Purpose : With the aging population, novel treatments are needed to treat and slow the progression of age-related macular degeneration (AMD). A prominent feature of AMD is the accumulation and secretion of fatty deposits, or drusen, by retinal pigment epithelial (RPE) cells in the posterior segment of the eye. The purpose of this work was to construct a high-throughput in vitro screening platform to access compounds that modulate lipid and cholesterol production in primary human RPE cells. We demonstrate that starvation-induced lipid and cholesterol biosynthesis in RPE cells can be modulated through constructed small molecule compounds.

Methods : Human primary, adult RPE cells were isolated and differentiated in vitro to confluency. Once confluent, differentiated RPE cells were cultured in 10% serum, 1% serum, or no serum for a total of 7 days. Compounds or the vehicle control were added at day 4 to evaluate effects on RPE lipid and cholesterol metabolism and cell stress. After 7 days in culture, RPE cells were immunostained and high-content imaged for Filipin III, Oil Red O, LysoTracker®, and CellROX®, to assess production of esterified and unesterified cholesterol, neutral lipids, lysosomes, and reactive oxygen species. Genes involved in lipid and cholesterol metabolism were also analyzed through qPCR. Conditioned media from serum-starved RPE cells was analyzed in a Luminex assay to determine secreted AMD biomarkers.
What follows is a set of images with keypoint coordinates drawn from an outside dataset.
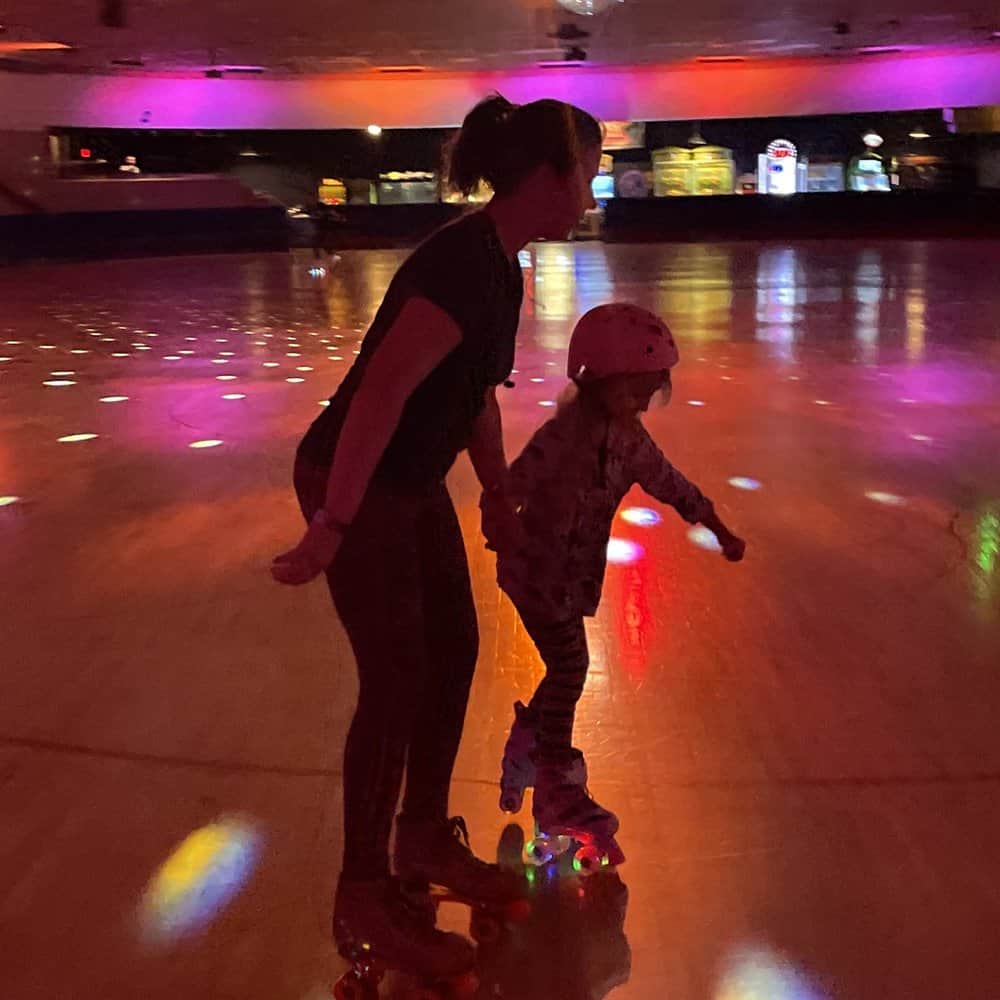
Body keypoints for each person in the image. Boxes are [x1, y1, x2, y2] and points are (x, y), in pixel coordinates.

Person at [270, 95, 604, 981]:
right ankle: (362, 887)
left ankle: (419, 839)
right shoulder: (459, 264)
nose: (596, 182)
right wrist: (332, 526)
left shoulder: (503, 264)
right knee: (396, 676)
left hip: (406, 483)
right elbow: (377, 398)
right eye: (593, 166)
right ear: (552, 177)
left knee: (452, 648)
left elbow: (474, 394)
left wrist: (495, 494)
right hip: (356, 476)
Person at [490, 304, 746, 867]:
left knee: (564, 669)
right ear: (601, 380)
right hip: (534, 573)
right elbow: (513, 482)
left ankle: (530, 740)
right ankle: (555, 780)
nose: (644, 404)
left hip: (568, 579)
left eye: (652, 393)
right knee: (571, 666)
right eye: (638, 391)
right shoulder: (562, 437)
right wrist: (499, 513)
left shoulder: (629, 441)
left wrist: (719, 527)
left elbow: (672, 485)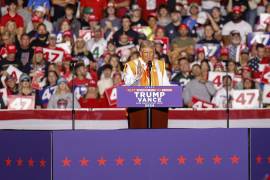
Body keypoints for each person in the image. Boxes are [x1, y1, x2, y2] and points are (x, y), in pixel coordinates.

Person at [123, 40, 170, 129]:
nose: (149, 55)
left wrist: (171, 94)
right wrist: (137, 76)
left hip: (159, 107)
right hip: (137, 108)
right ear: (140, 52)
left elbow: (166, 85)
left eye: (151, 52)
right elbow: (127, 87)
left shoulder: (160, 64)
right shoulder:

Results : A significant increase in Filpin III, Oil Red O, LysoTracker®, and CellROX® expression was detected in RPE cells cultured at low serum and no serum when compared to RPE cells cultured in high serum. Low serum and serum starvation also induced significant expression of the genes SCD, HMGCR, ACAC1, PPARG, and CEBPA. Furthermore, biomarkers of AMD, complement component 2 and MMP-2, was increased in the conditioned media of serum-starved RPE cells. After the introduction of small molecule compounds, we demonstrate that lysosomes, cell stress, and lipid and cholesterol metabolism was significantly upregulated or downregulated depending on the analog of the created small molecule compound.

Conclusions : This platform provides an effective means to induce cholesterol and lipid production in human primary RPE cells, and allows for the analysis of therapeutically relevant endpoints for AMD in drug screening applications.

This is a 2020 ARVO Annual Meeting abstract.